Anonymous wrote:Anonymous wrote:Anonymous wrote:Anonymous wrote:Anonymous wrote:Anonymous wrote:Anonymous wrote:Every school had to figure out how to honor the promise of 1 hour of planning a day. With Specials blocks 45 minutes for upper grades at many schools, they've had to be creative. Even for the younger grades there were issues. Though they had music and PE back to back for 30 minutes each 2 times per week, and art weekly for an hour, that left 2 days uncovered. The larger the school, the more teachers/classes that needed coverage. It was not possible to just add time to the Specialists schedule as there are not enough hours in the day. As a teacher, and parent, I'm giving the administration the benefit of the doubt they did the best they could this year. I'm thinking there may be more consistency next year.
My school added in a math lab for students to do math games and counseling so students have quite a lot of specials to go to!
I'm the PP you quoted. My children's school added a STEAM Lab. The school I teach at added a tech lab class and guidance and library were added to the Master Schedule too. It used to be that only Music, Art and PE were on the schedule.
But what is it they actually accomplishe. My child had Tech this past week, the computers were so slow the only thing they did was sign up for Blackboard and time was up. Library was always there, they just go longer and it's on the schedule now. Guidance was a couple times a month before, it's just on the schedule now. "STEAM" is something that is too new to have a clear understanding of what is and how it's applied practically.
I think there are probably some schools with great leadership and strong principals that will actually accomplish a lot with the extra time, and others with lackluster leadership that are comfortable with status quo and not doing anything really innovative.
This is the biggest downfall for FCPS. The oversight and transparency amongst all schools.
PP, the cause of your frustration is NOT full-day Mondays or lackluster principals. The real cause is the regulation change that was made this summer regarding elementary teacher planning time. Prior to this summer, there was no regulation saying how much planning time a teacher had to have. On average, PE, Music and Art take up about 220 minutes a week NOW, elementary teachers have to have a minimum of 300 minutes a week, 60 of which can be principal-directed (meaning teachers have to meet with their team for collaboration & planning). The "extra" classes such at STEAM, STEM, guidance, study hall, drama, whatever a school figured out, are there because principals had to create classes so that teachers could have that planning time.

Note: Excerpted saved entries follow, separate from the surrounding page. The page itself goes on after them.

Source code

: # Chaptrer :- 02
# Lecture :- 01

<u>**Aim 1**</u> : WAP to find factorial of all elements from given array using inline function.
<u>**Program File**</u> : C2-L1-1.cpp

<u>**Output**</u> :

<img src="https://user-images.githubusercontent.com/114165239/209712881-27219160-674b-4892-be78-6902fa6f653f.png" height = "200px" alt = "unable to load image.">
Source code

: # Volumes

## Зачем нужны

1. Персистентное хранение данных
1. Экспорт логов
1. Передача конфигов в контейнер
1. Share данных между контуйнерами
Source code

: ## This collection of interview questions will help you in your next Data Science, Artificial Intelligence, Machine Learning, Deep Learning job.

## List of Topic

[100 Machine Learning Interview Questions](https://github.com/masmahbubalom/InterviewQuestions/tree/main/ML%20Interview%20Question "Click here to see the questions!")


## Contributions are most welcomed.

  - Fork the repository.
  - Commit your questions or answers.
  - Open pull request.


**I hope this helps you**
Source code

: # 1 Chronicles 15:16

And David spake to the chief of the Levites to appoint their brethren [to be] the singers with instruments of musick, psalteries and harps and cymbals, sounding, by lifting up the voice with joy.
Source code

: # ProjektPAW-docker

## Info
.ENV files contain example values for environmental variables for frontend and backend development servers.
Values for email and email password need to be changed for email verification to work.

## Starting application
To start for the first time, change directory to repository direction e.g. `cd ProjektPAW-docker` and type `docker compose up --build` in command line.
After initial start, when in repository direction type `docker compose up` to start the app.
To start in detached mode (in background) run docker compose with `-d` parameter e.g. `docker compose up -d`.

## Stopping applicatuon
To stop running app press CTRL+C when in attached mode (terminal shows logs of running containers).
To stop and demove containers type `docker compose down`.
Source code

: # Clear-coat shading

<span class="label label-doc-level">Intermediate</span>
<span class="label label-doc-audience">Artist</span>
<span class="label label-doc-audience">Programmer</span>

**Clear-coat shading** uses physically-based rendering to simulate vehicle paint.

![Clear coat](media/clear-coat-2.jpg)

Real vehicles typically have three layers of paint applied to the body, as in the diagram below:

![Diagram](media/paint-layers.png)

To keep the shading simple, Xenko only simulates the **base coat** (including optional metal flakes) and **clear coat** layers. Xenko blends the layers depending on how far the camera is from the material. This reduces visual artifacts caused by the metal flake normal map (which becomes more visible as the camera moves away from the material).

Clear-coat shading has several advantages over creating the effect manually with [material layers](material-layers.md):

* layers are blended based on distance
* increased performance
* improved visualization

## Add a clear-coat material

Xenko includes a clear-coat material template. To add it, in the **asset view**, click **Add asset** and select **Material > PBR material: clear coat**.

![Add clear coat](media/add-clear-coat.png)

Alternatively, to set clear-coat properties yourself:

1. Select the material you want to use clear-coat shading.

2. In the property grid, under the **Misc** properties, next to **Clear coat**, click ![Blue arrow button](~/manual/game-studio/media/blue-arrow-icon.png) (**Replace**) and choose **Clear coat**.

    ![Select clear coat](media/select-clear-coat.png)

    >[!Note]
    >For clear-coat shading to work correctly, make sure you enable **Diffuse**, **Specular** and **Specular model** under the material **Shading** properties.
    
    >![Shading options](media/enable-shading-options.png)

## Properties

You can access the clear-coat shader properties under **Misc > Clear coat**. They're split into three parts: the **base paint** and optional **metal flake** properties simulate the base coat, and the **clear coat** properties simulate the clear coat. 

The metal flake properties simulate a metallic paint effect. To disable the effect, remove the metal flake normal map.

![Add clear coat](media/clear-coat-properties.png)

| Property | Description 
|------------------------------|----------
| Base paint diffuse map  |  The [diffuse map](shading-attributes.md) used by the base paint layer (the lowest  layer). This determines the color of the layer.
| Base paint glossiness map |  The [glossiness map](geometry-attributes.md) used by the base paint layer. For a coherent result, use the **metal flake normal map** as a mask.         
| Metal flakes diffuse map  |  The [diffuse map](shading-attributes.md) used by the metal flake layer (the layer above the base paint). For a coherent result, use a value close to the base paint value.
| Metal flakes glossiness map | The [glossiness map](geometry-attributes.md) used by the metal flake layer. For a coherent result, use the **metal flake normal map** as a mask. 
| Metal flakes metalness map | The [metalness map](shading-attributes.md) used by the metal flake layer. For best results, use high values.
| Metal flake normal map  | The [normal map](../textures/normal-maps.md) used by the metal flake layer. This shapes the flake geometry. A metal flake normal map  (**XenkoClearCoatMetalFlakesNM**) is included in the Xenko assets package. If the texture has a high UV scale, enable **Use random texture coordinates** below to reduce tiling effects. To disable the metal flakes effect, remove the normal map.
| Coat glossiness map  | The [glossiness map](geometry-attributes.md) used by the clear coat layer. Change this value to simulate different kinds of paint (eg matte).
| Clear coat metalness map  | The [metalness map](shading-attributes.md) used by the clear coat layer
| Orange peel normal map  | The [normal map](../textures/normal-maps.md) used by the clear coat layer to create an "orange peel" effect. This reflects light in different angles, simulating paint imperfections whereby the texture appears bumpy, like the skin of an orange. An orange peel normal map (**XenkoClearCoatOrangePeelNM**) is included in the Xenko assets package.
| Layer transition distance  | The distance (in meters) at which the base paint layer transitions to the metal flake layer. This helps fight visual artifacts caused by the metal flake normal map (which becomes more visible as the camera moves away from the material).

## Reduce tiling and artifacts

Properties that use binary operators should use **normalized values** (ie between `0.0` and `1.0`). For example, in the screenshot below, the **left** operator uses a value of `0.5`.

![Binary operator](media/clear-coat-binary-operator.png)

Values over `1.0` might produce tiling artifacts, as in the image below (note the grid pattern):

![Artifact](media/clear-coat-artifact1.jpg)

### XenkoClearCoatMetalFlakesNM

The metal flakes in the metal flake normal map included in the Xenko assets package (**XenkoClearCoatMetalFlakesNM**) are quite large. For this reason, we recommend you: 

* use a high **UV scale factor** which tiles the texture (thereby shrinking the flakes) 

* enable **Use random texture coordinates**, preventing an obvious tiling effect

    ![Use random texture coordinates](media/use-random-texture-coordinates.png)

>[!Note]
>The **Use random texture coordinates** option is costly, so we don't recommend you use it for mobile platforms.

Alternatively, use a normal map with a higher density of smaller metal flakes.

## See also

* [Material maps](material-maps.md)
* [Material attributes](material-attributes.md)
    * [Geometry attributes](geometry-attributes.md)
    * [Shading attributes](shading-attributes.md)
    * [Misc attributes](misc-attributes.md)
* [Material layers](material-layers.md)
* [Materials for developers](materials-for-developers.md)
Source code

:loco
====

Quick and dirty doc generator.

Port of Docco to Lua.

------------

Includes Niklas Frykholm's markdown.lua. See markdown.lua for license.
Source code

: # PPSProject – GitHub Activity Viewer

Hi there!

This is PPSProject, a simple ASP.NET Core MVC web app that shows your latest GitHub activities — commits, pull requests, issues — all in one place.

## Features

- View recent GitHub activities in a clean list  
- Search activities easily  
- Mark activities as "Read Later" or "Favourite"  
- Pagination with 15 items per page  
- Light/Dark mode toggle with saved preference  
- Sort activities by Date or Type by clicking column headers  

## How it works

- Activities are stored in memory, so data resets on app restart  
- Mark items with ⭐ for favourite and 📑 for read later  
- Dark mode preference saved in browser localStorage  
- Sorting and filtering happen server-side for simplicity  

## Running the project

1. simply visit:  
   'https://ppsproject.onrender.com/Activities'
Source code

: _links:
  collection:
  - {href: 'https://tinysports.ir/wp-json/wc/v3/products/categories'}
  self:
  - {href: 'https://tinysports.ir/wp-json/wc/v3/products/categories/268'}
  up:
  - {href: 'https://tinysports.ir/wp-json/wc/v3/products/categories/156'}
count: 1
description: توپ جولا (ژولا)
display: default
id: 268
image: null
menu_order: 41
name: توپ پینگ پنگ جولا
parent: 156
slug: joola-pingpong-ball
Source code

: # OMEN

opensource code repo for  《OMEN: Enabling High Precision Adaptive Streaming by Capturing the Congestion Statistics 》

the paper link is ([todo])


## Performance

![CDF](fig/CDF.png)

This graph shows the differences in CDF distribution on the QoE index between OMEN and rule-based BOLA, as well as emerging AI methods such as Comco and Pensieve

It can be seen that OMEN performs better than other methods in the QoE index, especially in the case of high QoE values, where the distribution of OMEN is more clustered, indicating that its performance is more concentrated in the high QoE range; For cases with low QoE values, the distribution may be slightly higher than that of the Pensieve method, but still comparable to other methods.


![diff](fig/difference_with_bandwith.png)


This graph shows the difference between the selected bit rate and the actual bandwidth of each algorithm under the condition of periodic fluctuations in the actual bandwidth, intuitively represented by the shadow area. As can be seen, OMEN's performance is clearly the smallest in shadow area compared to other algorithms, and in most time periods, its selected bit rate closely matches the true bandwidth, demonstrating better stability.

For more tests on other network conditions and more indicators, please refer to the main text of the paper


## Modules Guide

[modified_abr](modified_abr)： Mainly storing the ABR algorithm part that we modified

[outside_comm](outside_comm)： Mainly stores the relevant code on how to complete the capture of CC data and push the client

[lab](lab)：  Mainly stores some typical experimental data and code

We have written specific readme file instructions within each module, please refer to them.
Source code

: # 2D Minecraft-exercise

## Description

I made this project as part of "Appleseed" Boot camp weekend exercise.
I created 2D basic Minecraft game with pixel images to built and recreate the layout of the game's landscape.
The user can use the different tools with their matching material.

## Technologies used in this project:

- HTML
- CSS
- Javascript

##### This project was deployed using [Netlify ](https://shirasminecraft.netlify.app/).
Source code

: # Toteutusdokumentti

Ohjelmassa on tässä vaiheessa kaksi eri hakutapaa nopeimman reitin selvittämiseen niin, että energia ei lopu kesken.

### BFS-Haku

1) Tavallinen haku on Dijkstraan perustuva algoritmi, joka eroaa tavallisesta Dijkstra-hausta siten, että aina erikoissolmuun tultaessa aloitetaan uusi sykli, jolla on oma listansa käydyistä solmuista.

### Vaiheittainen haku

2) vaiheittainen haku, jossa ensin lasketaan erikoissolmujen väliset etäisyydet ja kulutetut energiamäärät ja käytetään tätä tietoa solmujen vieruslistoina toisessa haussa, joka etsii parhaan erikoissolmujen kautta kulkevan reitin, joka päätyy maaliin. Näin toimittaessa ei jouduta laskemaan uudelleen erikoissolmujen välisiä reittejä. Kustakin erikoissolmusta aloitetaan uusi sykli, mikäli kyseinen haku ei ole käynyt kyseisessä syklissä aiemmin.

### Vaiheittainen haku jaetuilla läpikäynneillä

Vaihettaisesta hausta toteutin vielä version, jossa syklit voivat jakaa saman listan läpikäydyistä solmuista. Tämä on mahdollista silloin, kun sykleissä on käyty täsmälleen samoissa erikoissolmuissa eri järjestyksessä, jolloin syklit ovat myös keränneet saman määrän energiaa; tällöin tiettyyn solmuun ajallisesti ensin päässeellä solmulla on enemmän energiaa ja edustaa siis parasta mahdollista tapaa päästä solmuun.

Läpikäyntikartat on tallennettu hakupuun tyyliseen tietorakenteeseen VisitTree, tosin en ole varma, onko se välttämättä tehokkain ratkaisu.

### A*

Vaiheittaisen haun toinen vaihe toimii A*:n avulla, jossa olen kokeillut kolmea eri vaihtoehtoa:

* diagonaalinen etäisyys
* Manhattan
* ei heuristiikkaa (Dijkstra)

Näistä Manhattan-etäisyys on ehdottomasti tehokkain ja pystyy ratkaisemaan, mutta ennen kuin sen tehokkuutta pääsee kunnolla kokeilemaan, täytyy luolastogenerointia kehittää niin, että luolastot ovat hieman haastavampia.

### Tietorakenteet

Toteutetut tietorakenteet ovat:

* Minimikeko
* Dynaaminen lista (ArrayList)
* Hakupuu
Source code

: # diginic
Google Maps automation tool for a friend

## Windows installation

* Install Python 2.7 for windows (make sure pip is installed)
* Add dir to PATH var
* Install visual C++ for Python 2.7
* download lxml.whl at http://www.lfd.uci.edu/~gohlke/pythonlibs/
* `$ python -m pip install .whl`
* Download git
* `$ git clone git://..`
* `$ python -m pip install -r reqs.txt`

Planning time for a classroom teacher = time without students
That time is well within reason.
Planning time DOES NOT have to involve students actually being in school. Why does it cost $8 million more this year than last year if the teachers are still in the building the same amount of time?
Anonymous wrote:I have a fifth grader. I haven't heard anything about quiet time at our school. That seems ridiculous. If they don't have their act together enough to teach something, then just send the kids out for an extra recess. My kid's school has added a weekly "guidance" class to fill the extra time. WTF? My kid complains bitterly about how stupid it is. I'd love a STEM class.
Anonymous wrote:No, the school should be using the extra time as instructional time. Not study hall. Not quiet time. Not counting time kids spend unpacking in the morning as instructional time this year when they didn't last year.
Anonymous wrote:No, the school should be using the extra time as instructional time. Not study hall. Not quiet time. Not counting time kids spend unpacking in the morning as instructional time this year when they didn't last year.
Or they could have left short Mondays which gave teachers planning time, required no extra teachers to babysit, did not subject our kids to being at school without being taught anything, and cost no extra money.